On Jun 7, 10:06am, "David Herron" wrote:
} Subject: Re: Massive Content-Type definition ideas & Gopher
} > It's not anywhere nearly that bad. First of all, we don't need multiple
} > compression algorithms -- we need one that everyone can use freely.
} How is it you figure that?
} Different compression algorithms make sense for different data files. There
} are generic algorithms as used in compress or gzip. If you try those on
} audio or image files they don't work too well. But using an algorithm
} tuned to audio or images works fantastically (*sometimes* by losing
} information, unfortunately).
We (z-code) discussed this (internally and with Nathaniel), in relation
to asserting x-compressed-* content-transfer-encodings or the equivalent,
to support file compression in the upcoming fully MIME-compliant Z-Mail.
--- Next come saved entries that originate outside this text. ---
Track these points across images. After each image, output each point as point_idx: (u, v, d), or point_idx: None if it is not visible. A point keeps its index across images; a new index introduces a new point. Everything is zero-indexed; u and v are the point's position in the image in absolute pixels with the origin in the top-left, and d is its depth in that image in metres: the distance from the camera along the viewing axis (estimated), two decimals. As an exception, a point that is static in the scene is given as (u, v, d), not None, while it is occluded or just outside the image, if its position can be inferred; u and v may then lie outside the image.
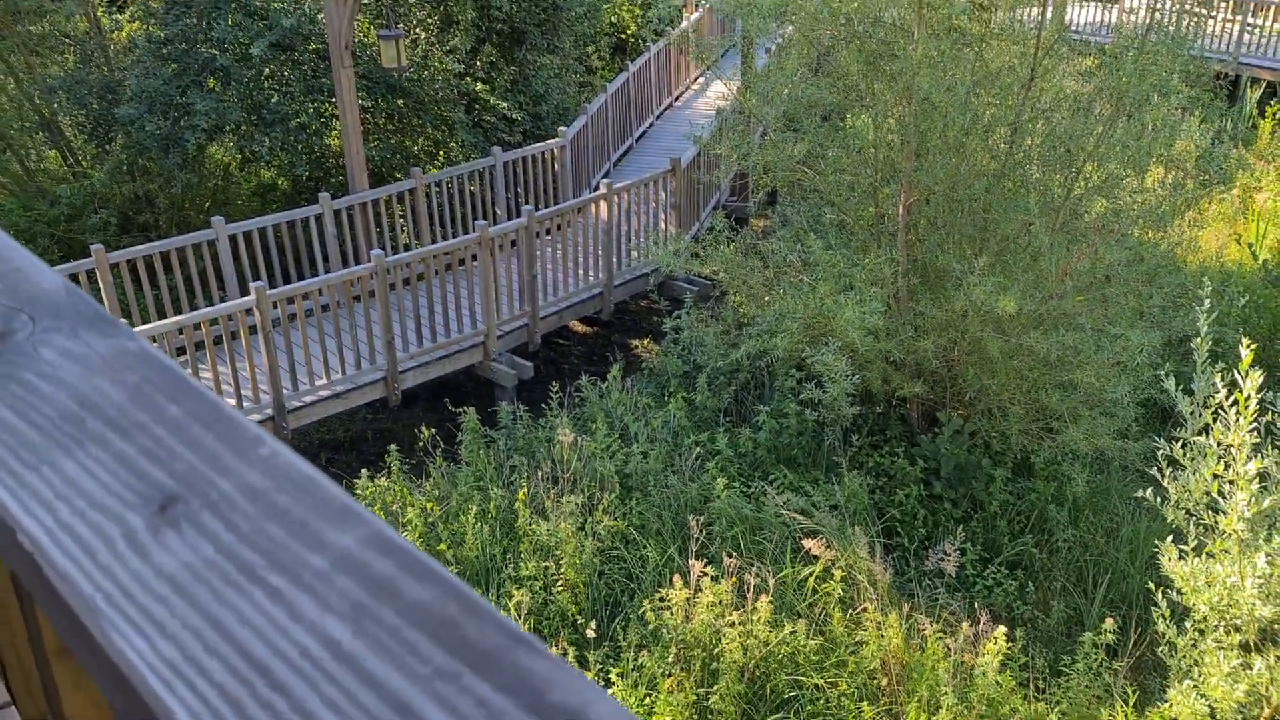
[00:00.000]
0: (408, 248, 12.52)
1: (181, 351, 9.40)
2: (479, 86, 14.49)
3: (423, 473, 8.94)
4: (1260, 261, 12.00)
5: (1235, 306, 8.22)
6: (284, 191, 14.16)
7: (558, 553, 7.38)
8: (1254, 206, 13.43)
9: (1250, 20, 18.50)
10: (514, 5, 13.24)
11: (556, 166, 13.55)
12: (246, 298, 9.43)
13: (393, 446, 8.56)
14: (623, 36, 20.85)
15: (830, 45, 9.57)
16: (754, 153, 9.73)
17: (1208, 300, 5.33)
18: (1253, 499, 5.03)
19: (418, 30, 14.11)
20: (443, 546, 7.68)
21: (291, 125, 12.53)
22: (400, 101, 13.66)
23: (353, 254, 11.84)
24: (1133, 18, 8.87)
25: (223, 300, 10.59)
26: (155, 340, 8.71)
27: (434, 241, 12.26)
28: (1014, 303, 7.46)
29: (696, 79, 18.45)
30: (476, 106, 14.41)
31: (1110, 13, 19.27)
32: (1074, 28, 15.53)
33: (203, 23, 12.39)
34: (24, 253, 0.88)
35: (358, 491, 8.06)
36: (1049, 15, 8.68)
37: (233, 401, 9.32)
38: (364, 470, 8.32)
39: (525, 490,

We came to the conclusion that, for audio or image data, any compression
is generally part of the data format and is therefore already assumed in
the appropriate subtype of the image/ and audio/ content-types, and that
applying additional compression at transfer would be self-defeating. Are
there specific examples you can cite to refute this, examples where it is
the case that applying the compression would actually make it impossible
to display the image as an object of the original content-type without
first reversing the compression?
If there are no such examples, then we really do need only one generic
compression scheme for file formats that are not inherently compressed.